Your assignment = Print the source text of every item below word for word, keeping each line unchanged.
Data for analysis section start
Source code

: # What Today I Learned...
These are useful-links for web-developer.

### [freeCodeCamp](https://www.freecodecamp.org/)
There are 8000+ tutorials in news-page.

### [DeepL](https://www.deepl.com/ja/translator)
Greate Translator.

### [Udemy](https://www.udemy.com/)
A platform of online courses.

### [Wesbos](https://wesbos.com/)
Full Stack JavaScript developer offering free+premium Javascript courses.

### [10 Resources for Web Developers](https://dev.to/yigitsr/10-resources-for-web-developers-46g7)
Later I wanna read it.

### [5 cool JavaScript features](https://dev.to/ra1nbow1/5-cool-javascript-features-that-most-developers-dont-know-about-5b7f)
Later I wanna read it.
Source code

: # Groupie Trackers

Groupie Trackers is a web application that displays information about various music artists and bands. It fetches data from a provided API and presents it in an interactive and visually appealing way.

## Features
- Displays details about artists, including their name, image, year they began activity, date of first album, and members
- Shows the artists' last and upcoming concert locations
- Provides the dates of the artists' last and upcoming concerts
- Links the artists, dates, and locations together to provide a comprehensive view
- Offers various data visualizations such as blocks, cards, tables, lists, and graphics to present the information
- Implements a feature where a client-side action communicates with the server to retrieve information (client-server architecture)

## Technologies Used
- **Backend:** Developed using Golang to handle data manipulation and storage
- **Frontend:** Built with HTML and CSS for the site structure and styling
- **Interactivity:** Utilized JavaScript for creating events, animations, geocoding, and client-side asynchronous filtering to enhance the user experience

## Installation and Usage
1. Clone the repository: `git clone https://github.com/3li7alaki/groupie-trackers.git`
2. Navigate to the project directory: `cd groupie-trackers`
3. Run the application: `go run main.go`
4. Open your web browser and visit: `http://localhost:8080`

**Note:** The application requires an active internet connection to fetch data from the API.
Data for analysis section end
Solution =
Source code

: # What Today I Learned...
These are useful-links for web-developer.

### [freeCodeCamp](https://www.freecodecamp.org/)
There are 8000+ tutorials in news-page.

### [DeepL](https://www.deepl.com/ja/translator)
Greate Translator.

### [Udemy](https://www.udemy.com/)
A platform of online courses.

### [Wesbos](https://wesbos.com/)
Full Stack JavaScript developer offering free+premium Javascript courses.

### [10 Resources for Web Developers](https://dev.to/yigitsr/10-resources-for-web-developers-46g7)
Later I wanna read it.

### [5 cool JavaScript features](https://dev.to/ra1nbow1/5-cool-javascript-features-that-most-developers-dont-know-about-5b7f)
Later I wanna read it.
Source code

: # Groupie Trackers

Groupie Trackers is a web application that displays information about various music artists and bands. It fetches data from a provided API and presents it in an interactive and visually appealing way.

## Features
- Displays details about artists, including their name, image, year they began activity, date of first album, and members
- Shows the artists' last and upcoming concert locations
- Provides the dates of the artists' last and upcoming concerts
- Links the artists, dates, and locations together to provide a comprehensive view
- Offers various data visualizations such as blocks, cards, tables, lists, and graphics to present the information
- Implements a feature where a client-side action communicates with the server to retrieve information (client-server architecture)

## Technologies Used
- **Backend:** Developed using Golang to handle data manipulation and storage
- **Frontend:** Built with HTML and CSS for the site structure and styling
- **Interactivity:** Utilized JavaScript for creating events, animations, geocoding, and client-side asynchronous filtering to enhance the user experience

## Installation and Usage
1. Clone the repository: `git clone https://github.com/3li7alaki/groupie-trackers.git`
2. Navigate to the project directory: `cd groupie-trackers`
3. Run the application: `go run main.go`
4. Open your web browser and visit: `http://localhost:8080`

**Note:** The application requires an active internet connection to fetch data from the API.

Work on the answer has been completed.